Sono state formulate molte ipotesi riguardanti le tecniche di costruzione dei nuraghi e delle tombe collettive, proponendo simulazioni assai dispendiose e spesso incompatibili. Edifici così grandi – dove il modello più diffuso di nuraghe singolo era alto come una casa moderna di tre piani, comportando l´impiego di almeno mille metri cubi di pietrame – richiedevano l´investimento di molte risorse economiche e umane. Per innalzare fabbricati stabili e solidi, senza tuttavia complicarsi la vita, i loro progettisti avviarono pratiche edilizie, organizzative e logistiche collaudate.
Di fatto, le operazioni muratorie erano abbastanza elementari, poiché i Sardi dell´Età del Bronzo cercavano sempre di ridurre al minimo gli sprechi per sfruttare al meglio le poche potenzialità disponibili nell´ambiente, localizzando il manufatto nei pressi della cava, utilizzando il materiale grezzo trovato sul posto e creando compagini di facile realizzazione.

*Dati estratti*.
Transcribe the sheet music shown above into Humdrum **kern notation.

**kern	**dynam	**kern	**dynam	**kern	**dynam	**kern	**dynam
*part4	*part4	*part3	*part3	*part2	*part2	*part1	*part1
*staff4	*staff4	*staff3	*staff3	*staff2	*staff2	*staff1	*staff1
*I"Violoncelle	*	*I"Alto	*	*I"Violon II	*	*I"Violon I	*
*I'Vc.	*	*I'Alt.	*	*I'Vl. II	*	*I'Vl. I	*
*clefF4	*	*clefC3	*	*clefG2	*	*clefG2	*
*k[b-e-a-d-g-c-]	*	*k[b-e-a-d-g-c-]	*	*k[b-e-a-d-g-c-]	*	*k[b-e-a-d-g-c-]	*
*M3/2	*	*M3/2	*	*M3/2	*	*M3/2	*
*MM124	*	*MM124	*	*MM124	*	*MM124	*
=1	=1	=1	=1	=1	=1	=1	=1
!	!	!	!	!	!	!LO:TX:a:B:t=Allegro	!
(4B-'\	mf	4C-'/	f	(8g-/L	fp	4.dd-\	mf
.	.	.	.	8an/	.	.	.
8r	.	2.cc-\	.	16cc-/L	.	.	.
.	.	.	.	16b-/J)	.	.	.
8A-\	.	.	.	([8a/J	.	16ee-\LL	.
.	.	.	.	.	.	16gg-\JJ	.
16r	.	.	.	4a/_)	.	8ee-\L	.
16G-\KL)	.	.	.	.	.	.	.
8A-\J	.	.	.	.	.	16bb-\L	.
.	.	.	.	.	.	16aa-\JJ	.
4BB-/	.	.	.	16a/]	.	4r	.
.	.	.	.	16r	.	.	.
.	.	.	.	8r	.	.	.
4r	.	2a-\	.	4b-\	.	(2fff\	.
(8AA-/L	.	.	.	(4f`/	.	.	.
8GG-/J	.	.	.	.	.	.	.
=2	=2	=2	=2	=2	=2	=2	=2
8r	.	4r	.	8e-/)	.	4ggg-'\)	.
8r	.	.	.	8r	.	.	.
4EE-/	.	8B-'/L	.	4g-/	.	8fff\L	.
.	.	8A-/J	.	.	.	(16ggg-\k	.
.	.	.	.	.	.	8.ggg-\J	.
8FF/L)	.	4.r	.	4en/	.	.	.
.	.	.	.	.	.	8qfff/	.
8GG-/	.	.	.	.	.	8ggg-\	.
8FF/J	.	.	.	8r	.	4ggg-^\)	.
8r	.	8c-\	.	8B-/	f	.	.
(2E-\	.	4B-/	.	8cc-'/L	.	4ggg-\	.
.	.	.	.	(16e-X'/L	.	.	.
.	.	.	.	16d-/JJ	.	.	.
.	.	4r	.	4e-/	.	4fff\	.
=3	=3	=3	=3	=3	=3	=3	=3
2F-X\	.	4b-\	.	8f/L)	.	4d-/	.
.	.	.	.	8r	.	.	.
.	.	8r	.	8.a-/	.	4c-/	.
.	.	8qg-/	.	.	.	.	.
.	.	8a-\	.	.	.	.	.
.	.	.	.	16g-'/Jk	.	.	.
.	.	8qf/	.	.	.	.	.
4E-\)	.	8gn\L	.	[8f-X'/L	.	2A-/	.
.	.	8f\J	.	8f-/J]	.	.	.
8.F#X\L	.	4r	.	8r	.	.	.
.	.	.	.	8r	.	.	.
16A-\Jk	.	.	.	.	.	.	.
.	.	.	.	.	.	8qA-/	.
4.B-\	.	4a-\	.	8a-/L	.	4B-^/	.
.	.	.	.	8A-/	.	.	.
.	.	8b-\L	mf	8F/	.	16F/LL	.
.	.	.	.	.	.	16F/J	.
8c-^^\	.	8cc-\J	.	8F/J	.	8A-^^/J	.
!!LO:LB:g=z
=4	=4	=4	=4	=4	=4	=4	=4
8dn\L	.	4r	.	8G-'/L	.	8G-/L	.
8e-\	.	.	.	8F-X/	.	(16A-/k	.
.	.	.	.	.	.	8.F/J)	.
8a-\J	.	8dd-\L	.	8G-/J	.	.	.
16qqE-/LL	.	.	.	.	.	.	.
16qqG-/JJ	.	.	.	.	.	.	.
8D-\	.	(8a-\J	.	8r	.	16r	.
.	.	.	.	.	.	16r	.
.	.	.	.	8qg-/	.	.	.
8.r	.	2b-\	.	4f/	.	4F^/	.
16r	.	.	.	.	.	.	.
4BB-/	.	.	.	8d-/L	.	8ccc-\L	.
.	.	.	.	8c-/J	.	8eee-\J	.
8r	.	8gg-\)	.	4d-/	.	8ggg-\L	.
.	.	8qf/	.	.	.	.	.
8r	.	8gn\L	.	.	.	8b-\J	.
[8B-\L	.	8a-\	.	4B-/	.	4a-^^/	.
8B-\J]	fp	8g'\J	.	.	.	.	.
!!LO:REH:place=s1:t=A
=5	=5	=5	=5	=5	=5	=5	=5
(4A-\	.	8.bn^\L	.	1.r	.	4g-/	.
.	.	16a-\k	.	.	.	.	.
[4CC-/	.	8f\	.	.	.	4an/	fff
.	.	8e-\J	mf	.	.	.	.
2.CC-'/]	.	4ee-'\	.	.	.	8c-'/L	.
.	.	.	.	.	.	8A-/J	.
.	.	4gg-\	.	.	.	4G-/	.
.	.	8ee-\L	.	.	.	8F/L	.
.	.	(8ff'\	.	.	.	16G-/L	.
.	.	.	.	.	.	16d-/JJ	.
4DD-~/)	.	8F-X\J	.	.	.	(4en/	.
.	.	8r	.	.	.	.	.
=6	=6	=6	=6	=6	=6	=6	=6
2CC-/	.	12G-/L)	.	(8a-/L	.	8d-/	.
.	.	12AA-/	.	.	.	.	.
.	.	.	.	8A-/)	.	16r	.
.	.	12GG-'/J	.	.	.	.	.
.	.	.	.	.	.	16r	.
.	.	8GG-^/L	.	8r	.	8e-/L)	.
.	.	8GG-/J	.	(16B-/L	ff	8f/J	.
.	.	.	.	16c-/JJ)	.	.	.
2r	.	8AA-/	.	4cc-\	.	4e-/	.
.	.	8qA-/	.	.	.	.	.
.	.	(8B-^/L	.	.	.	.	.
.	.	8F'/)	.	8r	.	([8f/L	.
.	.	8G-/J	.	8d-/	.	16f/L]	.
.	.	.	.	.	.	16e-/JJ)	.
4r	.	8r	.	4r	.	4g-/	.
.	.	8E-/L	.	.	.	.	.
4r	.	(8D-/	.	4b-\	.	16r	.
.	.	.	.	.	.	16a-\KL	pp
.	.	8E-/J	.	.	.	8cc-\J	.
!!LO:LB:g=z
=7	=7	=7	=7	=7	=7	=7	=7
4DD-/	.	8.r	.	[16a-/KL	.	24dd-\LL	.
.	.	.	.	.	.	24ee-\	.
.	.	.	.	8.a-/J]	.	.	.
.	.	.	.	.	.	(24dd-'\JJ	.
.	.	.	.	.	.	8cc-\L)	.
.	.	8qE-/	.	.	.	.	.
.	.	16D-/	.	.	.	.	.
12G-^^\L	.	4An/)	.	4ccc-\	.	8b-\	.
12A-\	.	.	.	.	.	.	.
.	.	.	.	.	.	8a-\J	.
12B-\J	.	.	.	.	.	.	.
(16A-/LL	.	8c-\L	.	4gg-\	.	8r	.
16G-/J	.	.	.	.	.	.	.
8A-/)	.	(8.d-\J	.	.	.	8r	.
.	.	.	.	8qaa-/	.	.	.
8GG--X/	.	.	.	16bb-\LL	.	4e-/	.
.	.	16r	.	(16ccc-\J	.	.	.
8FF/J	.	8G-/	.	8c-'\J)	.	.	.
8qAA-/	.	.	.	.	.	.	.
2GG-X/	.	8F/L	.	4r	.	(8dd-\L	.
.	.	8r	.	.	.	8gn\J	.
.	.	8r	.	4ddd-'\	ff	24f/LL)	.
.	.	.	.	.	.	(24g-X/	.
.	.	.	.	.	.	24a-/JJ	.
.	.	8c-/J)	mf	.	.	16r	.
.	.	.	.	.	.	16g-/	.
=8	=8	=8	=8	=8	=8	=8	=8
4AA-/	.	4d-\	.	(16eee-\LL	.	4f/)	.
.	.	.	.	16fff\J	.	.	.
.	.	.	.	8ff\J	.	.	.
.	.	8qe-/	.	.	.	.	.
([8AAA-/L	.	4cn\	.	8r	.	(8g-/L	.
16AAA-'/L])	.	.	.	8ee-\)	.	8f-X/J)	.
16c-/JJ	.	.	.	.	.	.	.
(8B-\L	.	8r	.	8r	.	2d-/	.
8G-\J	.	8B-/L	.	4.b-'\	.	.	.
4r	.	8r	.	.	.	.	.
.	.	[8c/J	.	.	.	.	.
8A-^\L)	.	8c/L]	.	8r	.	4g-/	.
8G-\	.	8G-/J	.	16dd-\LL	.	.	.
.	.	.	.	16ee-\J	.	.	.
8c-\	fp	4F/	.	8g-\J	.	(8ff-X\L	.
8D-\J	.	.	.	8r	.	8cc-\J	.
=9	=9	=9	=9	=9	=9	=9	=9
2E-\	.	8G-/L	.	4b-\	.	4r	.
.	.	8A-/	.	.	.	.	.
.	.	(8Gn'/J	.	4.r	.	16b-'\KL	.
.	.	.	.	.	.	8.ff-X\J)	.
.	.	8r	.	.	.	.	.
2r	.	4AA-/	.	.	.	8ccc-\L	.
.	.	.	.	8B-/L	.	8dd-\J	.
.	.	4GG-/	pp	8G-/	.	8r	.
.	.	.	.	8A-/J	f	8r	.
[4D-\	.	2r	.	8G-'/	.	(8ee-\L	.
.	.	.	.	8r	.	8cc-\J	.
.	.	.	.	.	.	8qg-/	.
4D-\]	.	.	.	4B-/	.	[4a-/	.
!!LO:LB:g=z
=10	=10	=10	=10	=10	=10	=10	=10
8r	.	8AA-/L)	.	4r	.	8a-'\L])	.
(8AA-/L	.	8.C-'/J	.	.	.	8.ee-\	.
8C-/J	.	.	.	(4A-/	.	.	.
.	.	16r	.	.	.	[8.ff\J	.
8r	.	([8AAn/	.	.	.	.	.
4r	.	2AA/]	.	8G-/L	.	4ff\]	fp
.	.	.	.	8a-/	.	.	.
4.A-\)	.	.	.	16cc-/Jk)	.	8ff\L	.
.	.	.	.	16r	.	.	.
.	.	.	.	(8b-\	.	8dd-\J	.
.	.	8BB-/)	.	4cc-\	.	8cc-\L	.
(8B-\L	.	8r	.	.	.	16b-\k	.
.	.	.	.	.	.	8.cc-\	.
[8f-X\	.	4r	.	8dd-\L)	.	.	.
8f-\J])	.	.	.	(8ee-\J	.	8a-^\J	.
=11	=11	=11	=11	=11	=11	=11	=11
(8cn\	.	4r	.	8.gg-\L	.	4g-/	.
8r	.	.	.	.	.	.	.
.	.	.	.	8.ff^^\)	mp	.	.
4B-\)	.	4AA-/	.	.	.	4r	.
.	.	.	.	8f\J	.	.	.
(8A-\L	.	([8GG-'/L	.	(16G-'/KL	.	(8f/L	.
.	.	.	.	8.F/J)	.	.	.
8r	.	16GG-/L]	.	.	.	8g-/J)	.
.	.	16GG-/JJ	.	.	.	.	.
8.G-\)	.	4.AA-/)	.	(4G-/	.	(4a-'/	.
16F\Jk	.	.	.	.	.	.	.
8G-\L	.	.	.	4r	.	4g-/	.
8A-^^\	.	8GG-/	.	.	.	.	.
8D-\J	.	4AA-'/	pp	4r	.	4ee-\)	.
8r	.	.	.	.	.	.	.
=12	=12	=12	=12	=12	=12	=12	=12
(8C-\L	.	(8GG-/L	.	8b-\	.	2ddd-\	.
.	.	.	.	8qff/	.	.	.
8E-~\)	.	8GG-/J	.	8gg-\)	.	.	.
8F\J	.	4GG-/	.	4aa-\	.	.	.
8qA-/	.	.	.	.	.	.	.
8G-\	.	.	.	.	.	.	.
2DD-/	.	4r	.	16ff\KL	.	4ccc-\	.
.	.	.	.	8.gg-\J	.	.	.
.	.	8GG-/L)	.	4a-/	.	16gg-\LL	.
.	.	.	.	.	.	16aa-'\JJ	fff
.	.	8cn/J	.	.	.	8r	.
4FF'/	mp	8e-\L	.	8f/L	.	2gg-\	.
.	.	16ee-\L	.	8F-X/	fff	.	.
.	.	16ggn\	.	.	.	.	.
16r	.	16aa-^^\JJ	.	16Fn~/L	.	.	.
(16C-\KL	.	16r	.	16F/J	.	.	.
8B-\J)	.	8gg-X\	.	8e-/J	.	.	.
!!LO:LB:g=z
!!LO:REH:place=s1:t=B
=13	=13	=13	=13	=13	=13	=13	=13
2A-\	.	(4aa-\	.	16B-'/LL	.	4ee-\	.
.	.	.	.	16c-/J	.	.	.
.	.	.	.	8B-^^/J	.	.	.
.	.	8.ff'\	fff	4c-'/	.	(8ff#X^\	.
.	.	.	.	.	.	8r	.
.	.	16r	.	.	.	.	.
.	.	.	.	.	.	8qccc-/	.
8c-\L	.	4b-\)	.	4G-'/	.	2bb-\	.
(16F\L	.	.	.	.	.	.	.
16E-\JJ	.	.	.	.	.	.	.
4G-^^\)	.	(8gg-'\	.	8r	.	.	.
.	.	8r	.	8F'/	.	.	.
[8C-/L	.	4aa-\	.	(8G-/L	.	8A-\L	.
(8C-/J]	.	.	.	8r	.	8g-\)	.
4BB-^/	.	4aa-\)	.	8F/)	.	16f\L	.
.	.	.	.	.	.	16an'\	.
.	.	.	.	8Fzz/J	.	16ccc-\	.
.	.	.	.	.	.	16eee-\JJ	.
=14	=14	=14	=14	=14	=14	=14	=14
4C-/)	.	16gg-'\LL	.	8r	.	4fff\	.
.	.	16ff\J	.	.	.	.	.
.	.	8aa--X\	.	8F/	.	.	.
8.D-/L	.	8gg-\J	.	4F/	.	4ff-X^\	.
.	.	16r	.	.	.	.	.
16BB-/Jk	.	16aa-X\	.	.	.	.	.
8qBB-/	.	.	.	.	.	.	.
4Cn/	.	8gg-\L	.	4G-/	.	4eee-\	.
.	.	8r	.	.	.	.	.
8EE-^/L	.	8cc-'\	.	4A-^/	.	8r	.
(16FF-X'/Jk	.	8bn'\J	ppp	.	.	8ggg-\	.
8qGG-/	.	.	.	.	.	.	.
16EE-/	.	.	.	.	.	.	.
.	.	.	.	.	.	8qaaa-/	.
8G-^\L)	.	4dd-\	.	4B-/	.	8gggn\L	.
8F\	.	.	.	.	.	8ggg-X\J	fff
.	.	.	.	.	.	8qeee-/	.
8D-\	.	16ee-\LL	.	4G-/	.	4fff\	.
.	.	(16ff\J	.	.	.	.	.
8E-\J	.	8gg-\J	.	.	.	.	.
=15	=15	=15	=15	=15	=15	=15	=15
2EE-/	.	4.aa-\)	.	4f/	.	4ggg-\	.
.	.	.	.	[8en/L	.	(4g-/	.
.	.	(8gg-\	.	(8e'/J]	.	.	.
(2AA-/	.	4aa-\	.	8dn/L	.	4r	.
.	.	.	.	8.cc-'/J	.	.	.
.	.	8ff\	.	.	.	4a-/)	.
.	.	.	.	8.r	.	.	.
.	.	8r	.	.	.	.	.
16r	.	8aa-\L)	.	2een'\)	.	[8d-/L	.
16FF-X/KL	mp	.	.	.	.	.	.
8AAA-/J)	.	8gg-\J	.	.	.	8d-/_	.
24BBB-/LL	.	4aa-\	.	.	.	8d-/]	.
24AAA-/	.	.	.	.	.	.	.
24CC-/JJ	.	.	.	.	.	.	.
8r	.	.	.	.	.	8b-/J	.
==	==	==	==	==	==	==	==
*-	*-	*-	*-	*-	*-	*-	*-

*Attività da svolgere*.
1. Secondo il brano sui nuraghi, quanto era alto il modello più diffuso di nuraghe singolo?
2. Estrai dal brano sui nuraghi il tratto che va da "Sono state formulate" fino a "e logistiche collaudate.", copiandolo senza alcuna modifica.
3. Prosegui il brano sui nuraghi partendo dopo la sua ultima frase.

*Insieme delle risposte*.
1. Era alto come una casa moderna di tre piani.

2.
Sono state formulate molte ipotesi riguardanti le tecniche di costruzione dei nuraghi e delle tombe collettive, proponendo simulazioni assai dispendiose e spesso incompatibili. Edifici così grandi – dove il modello più diffuso di nuraghe singolo era alto come una casa moderna di tre piani, comportando l´impiego di almeno mille metri cubi di pietrame – richiedevano l´investimento di molte risorse economiche e umane. Per innalzare fabbricati stabili e solidi, senza tuttavia complicarsi la vita, i loro progettisti avviarono pratiche edilizie, organizzative e logistiche collaudate.

3.
I sistemi di trasporto della pietra, di movimentazione in cantiere, di posa in opera nella struttura, di successiva manutenzione e restauro, erano quanto di più semplice ed economico la tecnologia dell´epoca potesse disporre. Metodi elementari, seppur non banali, che permisero la creazione di un parco di migliaia di monumenti, tuttora visitabili a distanza di secoli e sparsi per ogni dove in Sardegna.
Come è potuto accadere?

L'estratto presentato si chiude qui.